Snell's law can be derived from Fermat's principle, which states that the light travels the path which takes the least time. It finds the path by setting dT/dx=0 to arrive at n_1 sin θ_1= n_2 sin θ_2. Since there is this one equation with two variables: θ_1 and θ_2, solutions are infinite where θ_2=〖sin〗^(-1) (n1/n2)sinθ_1. Assuming there are three light waves travel from air n_1 = 1 to glass n_2 = 1.5 between two fixed endpoints (a_1, b_2) and (a_1, b_2) with the following (θ_1, θ_2) solution pairs: (30°, 19.5°), (45°, 28.1°), (60°, 35.3°) as shown below.
Only W2 can end at point (a_1,b_2)?
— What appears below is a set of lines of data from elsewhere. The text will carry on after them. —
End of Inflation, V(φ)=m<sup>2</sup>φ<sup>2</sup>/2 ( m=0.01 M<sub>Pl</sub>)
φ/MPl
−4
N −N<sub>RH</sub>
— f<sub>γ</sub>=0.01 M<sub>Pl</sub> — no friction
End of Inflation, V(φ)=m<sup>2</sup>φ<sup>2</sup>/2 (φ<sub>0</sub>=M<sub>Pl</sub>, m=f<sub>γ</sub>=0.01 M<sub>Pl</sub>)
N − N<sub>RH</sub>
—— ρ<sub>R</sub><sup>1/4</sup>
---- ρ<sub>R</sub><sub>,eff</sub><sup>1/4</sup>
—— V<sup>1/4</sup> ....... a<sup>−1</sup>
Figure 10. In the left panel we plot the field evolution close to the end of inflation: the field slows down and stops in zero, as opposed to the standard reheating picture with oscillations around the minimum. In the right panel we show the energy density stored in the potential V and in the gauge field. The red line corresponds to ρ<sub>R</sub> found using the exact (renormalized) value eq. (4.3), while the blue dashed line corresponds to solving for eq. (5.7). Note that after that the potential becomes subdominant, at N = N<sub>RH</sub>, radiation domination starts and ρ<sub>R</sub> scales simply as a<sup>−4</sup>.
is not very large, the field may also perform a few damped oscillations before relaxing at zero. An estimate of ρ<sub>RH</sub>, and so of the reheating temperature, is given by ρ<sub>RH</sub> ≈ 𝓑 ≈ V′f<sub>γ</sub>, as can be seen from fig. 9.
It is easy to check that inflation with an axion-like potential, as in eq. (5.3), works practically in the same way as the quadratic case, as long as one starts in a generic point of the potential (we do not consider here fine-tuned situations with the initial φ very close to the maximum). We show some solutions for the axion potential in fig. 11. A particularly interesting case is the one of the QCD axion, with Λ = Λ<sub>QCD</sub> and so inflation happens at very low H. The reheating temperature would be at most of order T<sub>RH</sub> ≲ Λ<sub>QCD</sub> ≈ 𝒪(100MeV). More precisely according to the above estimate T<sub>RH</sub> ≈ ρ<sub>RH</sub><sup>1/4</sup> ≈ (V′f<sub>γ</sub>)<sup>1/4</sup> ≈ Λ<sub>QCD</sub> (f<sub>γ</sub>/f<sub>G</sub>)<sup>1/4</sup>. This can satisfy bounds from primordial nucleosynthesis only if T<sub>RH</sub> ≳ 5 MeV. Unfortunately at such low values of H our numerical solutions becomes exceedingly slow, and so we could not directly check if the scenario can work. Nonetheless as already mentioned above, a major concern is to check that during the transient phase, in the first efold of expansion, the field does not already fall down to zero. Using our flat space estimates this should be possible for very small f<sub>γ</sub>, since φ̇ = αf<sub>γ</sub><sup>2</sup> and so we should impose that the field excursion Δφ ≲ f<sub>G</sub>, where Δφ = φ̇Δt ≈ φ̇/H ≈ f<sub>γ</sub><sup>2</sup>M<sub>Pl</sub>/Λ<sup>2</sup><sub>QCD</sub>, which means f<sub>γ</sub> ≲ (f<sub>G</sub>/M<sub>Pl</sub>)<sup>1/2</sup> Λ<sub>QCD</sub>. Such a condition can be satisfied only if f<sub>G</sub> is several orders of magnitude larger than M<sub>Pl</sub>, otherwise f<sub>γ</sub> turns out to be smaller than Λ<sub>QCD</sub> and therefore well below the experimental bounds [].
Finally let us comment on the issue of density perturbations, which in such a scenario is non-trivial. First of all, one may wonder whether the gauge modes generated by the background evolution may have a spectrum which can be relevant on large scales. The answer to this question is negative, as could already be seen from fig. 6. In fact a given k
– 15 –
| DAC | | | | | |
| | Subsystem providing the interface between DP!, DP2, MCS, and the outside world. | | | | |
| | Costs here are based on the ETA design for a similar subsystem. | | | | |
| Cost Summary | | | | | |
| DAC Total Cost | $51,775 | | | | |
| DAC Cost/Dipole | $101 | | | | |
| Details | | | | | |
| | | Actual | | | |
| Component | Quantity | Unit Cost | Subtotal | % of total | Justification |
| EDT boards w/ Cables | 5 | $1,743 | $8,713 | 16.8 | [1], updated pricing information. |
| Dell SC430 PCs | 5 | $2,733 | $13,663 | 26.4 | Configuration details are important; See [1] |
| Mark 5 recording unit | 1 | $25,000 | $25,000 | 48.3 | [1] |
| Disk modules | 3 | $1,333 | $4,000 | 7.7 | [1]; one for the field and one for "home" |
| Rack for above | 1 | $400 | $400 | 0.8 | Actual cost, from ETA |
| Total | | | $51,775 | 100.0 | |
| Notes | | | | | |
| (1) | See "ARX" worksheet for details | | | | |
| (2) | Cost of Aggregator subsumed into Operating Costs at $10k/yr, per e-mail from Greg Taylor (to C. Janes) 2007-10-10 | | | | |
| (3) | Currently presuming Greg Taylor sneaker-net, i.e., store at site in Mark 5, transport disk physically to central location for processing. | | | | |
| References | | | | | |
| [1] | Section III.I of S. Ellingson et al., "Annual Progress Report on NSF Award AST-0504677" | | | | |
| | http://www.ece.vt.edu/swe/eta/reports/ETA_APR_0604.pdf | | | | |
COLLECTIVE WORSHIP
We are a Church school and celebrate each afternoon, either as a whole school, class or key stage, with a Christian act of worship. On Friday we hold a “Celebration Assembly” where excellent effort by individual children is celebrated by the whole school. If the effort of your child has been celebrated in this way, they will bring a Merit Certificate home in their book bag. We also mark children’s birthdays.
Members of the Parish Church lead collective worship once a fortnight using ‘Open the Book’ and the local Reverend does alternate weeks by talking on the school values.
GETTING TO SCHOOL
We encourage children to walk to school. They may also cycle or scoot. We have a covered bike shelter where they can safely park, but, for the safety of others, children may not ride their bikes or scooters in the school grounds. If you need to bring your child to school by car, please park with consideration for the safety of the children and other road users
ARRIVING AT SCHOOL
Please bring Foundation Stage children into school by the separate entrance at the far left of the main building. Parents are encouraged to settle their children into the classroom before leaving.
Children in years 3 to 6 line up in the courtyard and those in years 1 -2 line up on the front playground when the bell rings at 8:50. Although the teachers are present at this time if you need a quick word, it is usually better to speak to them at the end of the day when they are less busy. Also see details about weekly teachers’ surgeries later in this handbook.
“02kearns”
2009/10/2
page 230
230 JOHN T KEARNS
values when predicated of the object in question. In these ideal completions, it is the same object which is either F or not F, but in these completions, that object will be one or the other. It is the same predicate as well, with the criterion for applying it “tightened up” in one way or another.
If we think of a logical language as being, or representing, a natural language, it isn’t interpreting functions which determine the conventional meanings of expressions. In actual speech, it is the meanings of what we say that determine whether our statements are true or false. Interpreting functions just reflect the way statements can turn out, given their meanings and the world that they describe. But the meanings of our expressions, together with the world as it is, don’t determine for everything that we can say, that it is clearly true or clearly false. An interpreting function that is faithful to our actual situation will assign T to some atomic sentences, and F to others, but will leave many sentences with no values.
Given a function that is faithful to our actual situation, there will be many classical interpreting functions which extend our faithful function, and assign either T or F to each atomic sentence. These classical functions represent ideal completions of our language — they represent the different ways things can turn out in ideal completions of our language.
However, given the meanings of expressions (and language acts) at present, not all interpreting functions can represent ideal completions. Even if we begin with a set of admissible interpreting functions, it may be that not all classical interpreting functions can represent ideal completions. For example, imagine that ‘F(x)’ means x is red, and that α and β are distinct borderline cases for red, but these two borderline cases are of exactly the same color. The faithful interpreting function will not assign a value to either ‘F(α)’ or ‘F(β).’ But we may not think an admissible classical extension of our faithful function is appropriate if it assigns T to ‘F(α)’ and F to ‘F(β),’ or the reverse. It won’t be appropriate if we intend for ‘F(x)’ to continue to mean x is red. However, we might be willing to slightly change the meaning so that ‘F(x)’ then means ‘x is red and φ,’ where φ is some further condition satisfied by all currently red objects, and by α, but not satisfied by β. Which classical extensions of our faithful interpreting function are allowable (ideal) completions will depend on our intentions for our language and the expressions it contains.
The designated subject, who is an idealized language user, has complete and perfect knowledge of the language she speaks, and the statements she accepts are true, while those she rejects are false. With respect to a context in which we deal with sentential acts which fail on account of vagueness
I know that this would work if we don't fix the endpoints and make W1 and W3 pass through W2's incident point. But just wonder how to interpret the least time path derivation.
[Edited] Thanks for showing me the link. From there, I was able to figure out my mistake. The Snell's law states the refraction angle relationship to medium indices at the incident point x. Fermat's Principle proves it by finding the minimum of total travel time T(x) by setting dT/dx = 0 where x can be expressed in terms of the begin and end points (a1, b1) and (a2, b2) as: (x - a1)/sqrt[(x - a1)^2 + b1^2] = (a2 - x)/sqrt[(a2 - x)^2 + b2^2] (n2/n1) which reduces to Snell's law. So we can solve x in terms of the positional values and it is UNIQUE. That's why in my graph, only W2 hits the target (a2, b2), not any other waves. Solving x from the above equation is numerically harder than Snell's law. The former is asking, given the begin and end points and without knowing θ1 or θ2, what is x, and the latter is asking, given an incident angle θ1, what is θ2.